Pierre-Emmanuel Clouard

analyst
#35

Yes, yes. And in terms of IFRS rule, will you communicate it on the half year basis? You're taking into account the half year of Ægide-Domitys or not?

Eric Lalechère

executive
#36

Yes. For IFRS rules, we have the half year Domitys and our published figures are -- will be about EUR 4.6 billion. But we prefer to speak about our new scope because we speak about the operating income, about EUR 360 million under the new scope. So we just want to focus that revenue of the new scope will be about EUR 4.4 million (sic) [ EUR 4.4 billion ]. But of course, our real revenue will be about EUR 4.6 million (sic) [ EUR 4.6 billion ], including EUR 211 million from the half semester of Ægide and Century 21.

Pierre-Emmanuel Clouard

analyst
#37

That's much clearer. And then coming back on your expectations on margin. You are saying in a paragraph in your report that you're expecting a nice recovery of margin for the residential business. Can we expect in H2 a coming back to 2018, 2019 level in terms of margin?

◆ Things to do:
1. Decide whether each statement agrees with the call transcript, answering yes or no and quoting the words from the transcript that settle it. (a) Operating income under the new scope is put at about EUR 360 million. (b) The real revenue includes EUR 211 million from the half semester of Ægide and Century 21. (c) The analyst asks whether margin in H2 could return to its 2016 level.
2. Write the next part of the call transcript, starting after its last line.
None of the material is needed.

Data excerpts

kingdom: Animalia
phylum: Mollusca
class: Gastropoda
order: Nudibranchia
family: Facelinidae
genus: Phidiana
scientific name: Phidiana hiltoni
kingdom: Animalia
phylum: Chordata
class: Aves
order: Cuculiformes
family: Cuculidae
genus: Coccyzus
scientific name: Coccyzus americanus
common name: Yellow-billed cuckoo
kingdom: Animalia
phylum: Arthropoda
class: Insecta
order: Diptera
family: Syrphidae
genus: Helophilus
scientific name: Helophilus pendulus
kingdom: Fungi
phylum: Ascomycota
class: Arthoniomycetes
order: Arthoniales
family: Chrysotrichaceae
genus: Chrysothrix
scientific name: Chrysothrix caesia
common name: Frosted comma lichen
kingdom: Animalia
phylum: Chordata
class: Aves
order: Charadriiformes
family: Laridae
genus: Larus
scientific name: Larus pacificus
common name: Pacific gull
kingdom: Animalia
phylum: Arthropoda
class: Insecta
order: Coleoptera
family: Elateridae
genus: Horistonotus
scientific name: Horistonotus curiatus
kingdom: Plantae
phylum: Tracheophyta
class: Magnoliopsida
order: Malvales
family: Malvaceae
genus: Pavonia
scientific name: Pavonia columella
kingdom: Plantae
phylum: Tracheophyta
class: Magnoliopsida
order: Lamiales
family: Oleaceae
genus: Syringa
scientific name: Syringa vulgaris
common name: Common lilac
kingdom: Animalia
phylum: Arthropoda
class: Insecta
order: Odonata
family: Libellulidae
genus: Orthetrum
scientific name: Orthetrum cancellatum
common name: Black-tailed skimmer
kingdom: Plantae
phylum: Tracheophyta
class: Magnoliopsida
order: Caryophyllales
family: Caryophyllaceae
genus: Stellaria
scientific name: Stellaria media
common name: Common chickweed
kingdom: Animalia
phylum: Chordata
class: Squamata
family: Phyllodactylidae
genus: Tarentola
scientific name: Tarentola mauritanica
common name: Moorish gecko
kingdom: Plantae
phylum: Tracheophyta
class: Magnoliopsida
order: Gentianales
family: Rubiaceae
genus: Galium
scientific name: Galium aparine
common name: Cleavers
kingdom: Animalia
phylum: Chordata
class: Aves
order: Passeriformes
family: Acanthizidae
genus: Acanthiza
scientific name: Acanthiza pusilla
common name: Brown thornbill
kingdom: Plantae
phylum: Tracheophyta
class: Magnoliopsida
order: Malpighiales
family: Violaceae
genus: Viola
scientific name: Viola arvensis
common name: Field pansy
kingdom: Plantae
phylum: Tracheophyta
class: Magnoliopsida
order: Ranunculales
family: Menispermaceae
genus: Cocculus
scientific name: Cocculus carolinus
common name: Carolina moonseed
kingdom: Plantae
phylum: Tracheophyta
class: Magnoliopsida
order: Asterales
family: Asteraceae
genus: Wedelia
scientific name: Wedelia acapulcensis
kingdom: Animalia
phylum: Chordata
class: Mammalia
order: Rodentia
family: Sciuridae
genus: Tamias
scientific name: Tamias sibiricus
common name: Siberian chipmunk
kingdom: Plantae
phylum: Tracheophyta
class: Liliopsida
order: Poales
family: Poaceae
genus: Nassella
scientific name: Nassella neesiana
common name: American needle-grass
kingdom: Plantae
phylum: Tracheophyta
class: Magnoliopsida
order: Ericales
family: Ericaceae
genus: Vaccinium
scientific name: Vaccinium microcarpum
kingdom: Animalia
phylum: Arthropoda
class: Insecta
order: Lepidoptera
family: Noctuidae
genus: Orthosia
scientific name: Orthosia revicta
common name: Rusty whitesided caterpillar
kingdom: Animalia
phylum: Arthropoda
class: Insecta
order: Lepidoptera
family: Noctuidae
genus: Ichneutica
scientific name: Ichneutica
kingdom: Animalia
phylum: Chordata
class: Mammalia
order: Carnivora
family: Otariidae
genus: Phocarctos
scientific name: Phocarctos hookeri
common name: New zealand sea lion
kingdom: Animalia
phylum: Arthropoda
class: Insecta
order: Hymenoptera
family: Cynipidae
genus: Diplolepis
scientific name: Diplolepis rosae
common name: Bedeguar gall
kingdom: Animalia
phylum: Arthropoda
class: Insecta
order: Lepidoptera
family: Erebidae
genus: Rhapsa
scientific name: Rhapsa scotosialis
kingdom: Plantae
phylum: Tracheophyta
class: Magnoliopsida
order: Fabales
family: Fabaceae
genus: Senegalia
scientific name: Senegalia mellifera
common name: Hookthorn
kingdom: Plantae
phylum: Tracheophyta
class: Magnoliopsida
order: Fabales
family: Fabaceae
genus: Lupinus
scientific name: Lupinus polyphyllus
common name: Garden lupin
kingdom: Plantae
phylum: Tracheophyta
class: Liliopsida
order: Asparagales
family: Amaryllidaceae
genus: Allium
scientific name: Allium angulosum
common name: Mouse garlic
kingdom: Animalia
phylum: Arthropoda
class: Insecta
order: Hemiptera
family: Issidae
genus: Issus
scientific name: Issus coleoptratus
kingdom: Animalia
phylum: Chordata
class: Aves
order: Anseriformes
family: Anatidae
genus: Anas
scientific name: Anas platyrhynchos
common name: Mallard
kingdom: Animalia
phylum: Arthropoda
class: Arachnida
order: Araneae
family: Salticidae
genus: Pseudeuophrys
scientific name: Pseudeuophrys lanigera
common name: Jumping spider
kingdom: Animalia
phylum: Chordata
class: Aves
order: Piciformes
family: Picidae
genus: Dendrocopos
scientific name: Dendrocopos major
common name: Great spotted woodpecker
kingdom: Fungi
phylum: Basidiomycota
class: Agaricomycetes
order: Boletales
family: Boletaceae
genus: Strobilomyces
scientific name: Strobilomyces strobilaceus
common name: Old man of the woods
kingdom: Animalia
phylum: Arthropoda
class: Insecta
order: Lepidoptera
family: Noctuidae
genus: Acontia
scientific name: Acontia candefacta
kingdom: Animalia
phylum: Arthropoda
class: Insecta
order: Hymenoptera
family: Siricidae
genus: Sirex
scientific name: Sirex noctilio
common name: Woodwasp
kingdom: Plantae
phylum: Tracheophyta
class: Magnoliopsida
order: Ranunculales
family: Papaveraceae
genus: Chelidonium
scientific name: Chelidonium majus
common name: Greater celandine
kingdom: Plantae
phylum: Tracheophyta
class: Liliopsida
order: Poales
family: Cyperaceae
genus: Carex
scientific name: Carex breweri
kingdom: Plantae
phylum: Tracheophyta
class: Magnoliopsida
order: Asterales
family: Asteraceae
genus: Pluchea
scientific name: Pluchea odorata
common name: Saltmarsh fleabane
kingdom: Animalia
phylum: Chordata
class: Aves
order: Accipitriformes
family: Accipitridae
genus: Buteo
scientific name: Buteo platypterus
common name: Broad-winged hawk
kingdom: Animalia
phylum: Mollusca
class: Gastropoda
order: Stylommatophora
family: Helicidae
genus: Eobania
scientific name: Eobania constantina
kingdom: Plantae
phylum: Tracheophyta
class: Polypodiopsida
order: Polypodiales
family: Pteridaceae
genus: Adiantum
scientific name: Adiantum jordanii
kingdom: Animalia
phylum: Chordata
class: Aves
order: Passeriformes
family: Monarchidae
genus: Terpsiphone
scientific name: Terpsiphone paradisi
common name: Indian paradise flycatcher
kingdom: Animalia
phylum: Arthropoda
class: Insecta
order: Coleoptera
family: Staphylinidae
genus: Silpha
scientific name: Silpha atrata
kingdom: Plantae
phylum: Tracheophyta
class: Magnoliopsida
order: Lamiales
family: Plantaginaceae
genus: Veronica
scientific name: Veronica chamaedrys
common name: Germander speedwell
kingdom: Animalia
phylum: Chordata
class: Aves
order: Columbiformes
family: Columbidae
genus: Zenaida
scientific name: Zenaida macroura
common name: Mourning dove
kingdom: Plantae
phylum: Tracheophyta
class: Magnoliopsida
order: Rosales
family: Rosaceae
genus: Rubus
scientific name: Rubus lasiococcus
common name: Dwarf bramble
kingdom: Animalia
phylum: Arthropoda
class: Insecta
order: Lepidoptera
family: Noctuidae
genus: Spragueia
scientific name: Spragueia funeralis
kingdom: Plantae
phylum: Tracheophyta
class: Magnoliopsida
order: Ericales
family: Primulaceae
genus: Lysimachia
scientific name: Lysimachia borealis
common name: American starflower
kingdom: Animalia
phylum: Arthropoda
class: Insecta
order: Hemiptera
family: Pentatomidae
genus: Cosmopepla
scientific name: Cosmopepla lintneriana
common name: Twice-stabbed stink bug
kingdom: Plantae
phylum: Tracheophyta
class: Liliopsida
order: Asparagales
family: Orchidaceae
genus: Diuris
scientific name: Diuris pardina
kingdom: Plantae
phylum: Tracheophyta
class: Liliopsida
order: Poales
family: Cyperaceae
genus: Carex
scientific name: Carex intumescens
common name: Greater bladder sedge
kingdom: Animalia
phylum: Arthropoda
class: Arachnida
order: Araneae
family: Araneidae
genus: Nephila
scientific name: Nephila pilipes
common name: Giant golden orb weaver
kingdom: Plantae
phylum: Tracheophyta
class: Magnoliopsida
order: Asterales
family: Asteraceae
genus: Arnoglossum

◆ Answers to the exercise:
1.
(a) Yes: "we speak about the operating income, about EUR 360 million under the new scope"
(b) Yes: "including EUR 211 million from the half semester of Ægide and Century 21"
(c) No: "Can we expect in H2 a coming back to 2018, 2019 level in terms of margin?"

2.
Nadia Ben Salem-Nicolas

executive
#38

What I indicated -- that's a fair question. What I indicated is that we're confident to have the Residential Real Estate Development margin for the full year margin close to above 8.5%. So -- which implies indeed a double-digit margin level for the second half of the year, mechanically, given that we closed this one at 6%.

Pierre-Emmanuel Clouard

analyst
#39

Okay. And what about the recovery of building permits?

Eric Lalechère

executive
#40

Yes, this is -- will have more and more an effect on the level of revenue.

Véronique Bédague-Hamilius

executive
#41

Yes, and on the margin itself.

Operator

operator
#42

The next question comes from Nicolas Tabor at Stifel.

Nicolas Tabor

analyst
#43

Hello, again. Can you hear me well?

Nadia Ben Salem-Nicolas

executive
#44

Hello, again.

Nicolas Tabor

analyst
#45

Yes. Sorry, I had one more question. Just on the -- you mentioned your company and maybe other competitors will enter discussion with the government in how to have a rebound in the number of building permits. My question is, what can be done and is already known that could be done potentially other than just the [ preferred ] granting building permits for social housing, I mean? And how much can the President, I mean, be involved in the major territory when it could, let's say, trigger pullback from, let's say, some political parties and so on and it could be, let's say, difficult to manage? I mean what are the discussions? Where are you? And what can you already tell us?

Nadia Ben Salem-Nicolas

executive
#46

I don't know what you can share exactly in terms of what is currently being discussed in the commission, Véronique, but if you want...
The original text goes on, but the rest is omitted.